## Supplied records
=== Begin Enclosure ===
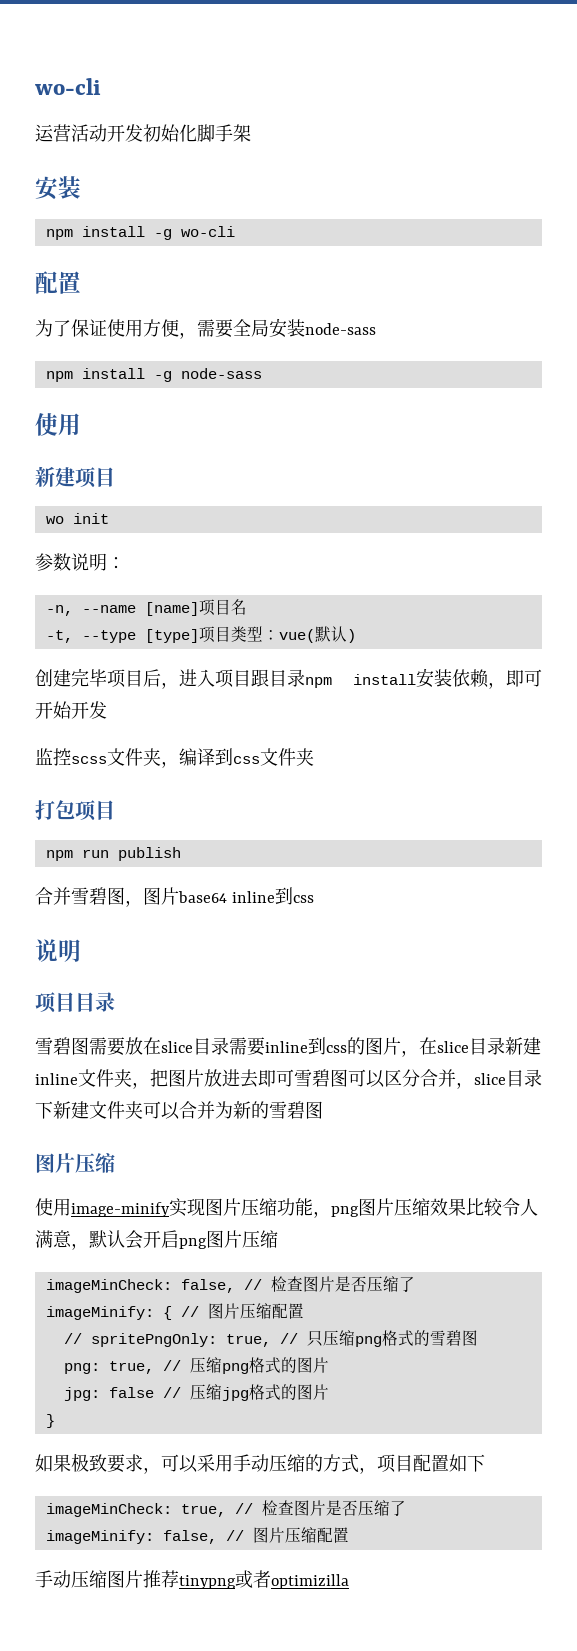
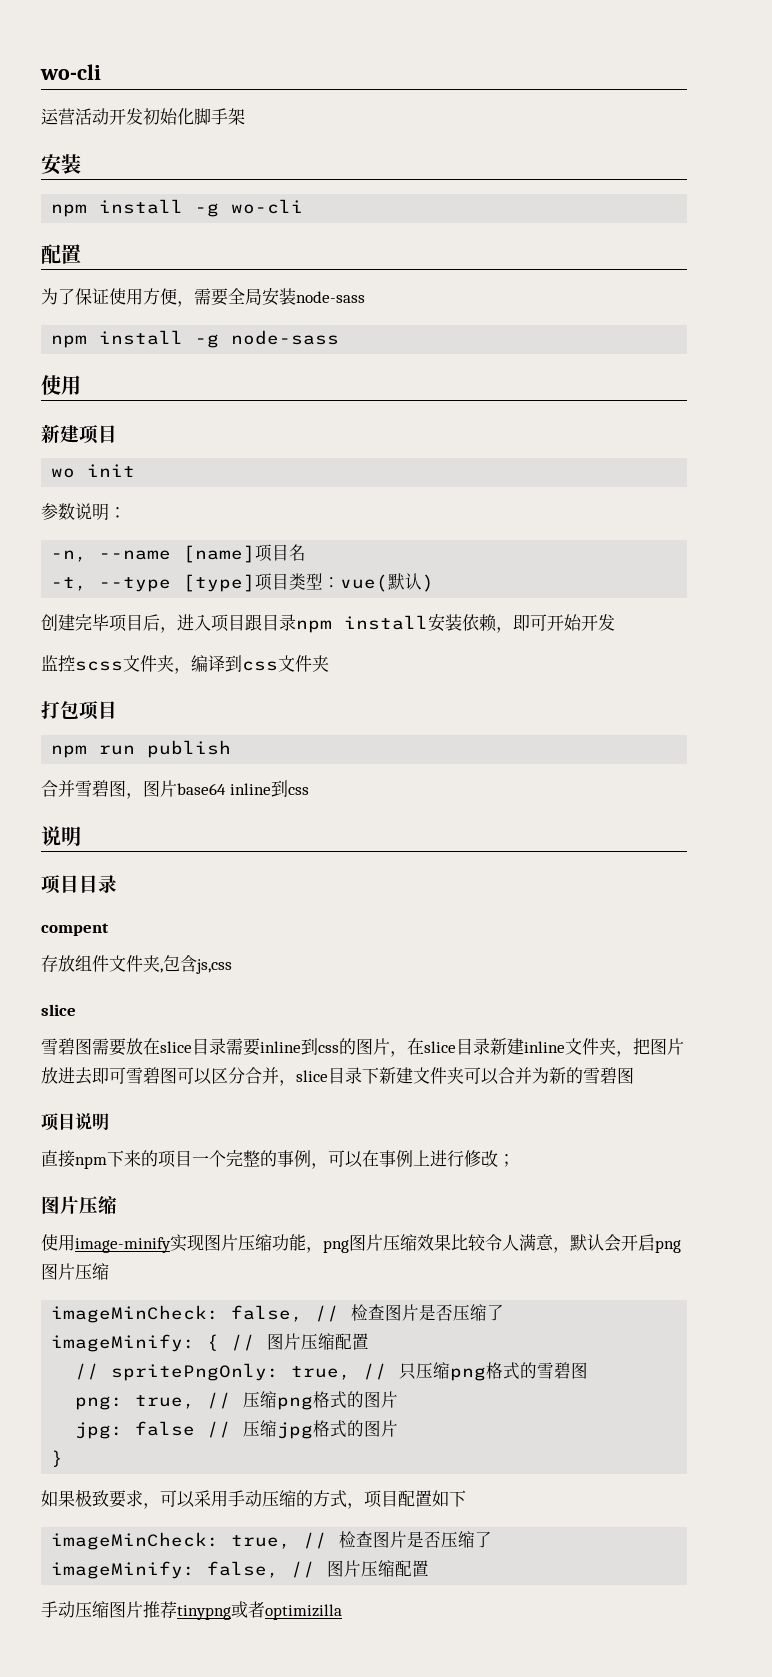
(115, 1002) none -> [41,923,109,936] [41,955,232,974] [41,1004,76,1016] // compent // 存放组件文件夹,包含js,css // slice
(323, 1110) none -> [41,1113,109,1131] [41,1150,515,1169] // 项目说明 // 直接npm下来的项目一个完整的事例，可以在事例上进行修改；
=== End Enclosure ===
=== Begin Enclosure ===
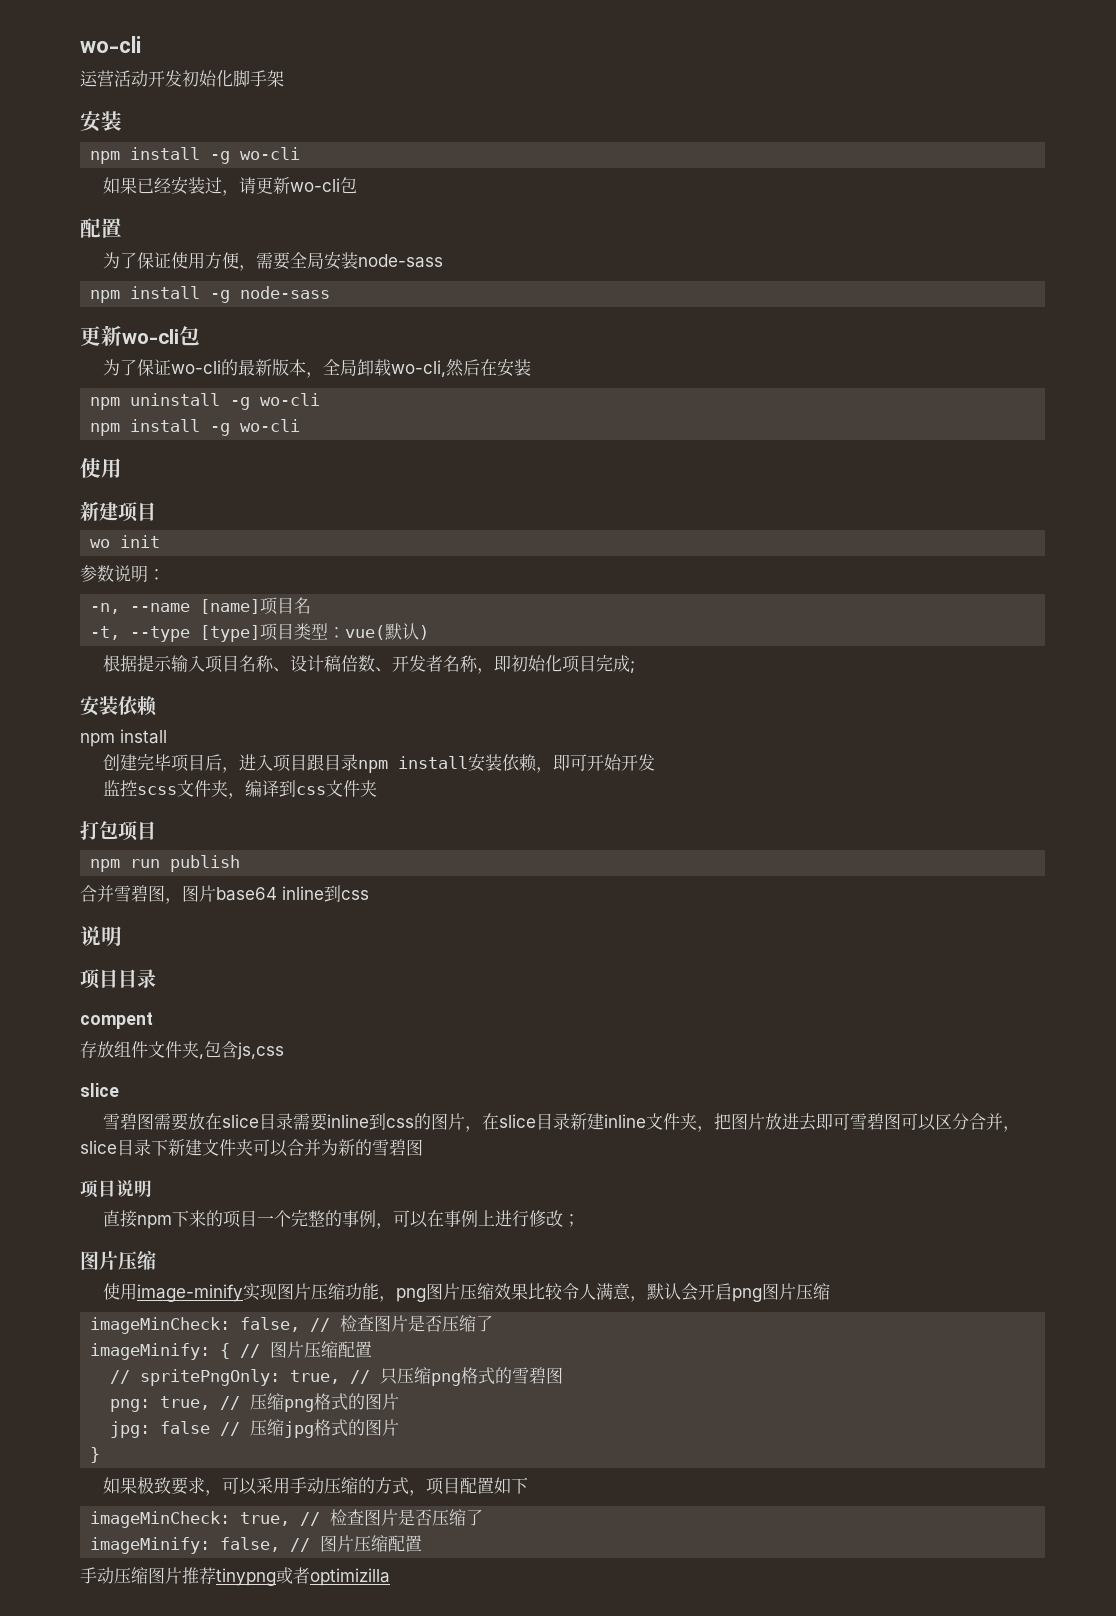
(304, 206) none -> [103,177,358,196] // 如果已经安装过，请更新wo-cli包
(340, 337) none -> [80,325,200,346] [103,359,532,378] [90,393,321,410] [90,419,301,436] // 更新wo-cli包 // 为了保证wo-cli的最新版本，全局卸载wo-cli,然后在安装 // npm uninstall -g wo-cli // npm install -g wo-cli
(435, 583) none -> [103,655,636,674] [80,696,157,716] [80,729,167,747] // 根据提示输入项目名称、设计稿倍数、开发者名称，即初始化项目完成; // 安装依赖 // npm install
=== End Enclosure ===
=== Begin Enclosure ===
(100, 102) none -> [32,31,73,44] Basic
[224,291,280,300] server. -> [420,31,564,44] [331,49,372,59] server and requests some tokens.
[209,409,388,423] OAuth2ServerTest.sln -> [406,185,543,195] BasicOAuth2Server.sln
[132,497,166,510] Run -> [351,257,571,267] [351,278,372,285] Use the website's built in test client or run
=== End Enclosure ===
## What the task asks
Repeat word for word the lines above that run from the line containing "(115, 1002) none" through the line containing "(323, 1110) none", both ends included, and nothing else.

## Output of the exercise
(115, 1002) none -> [41,923,109,936] [41,955,232,974] [41,1004,76,1016] // compent // 存放组件文件夹,包含js,css // slice
(323, 1110) none -> [41,1113,109,1131] [41,1150,515,1169] // 项目说明 // 直接npm下来的项目一个完整的事例，可以在事例上进行修改；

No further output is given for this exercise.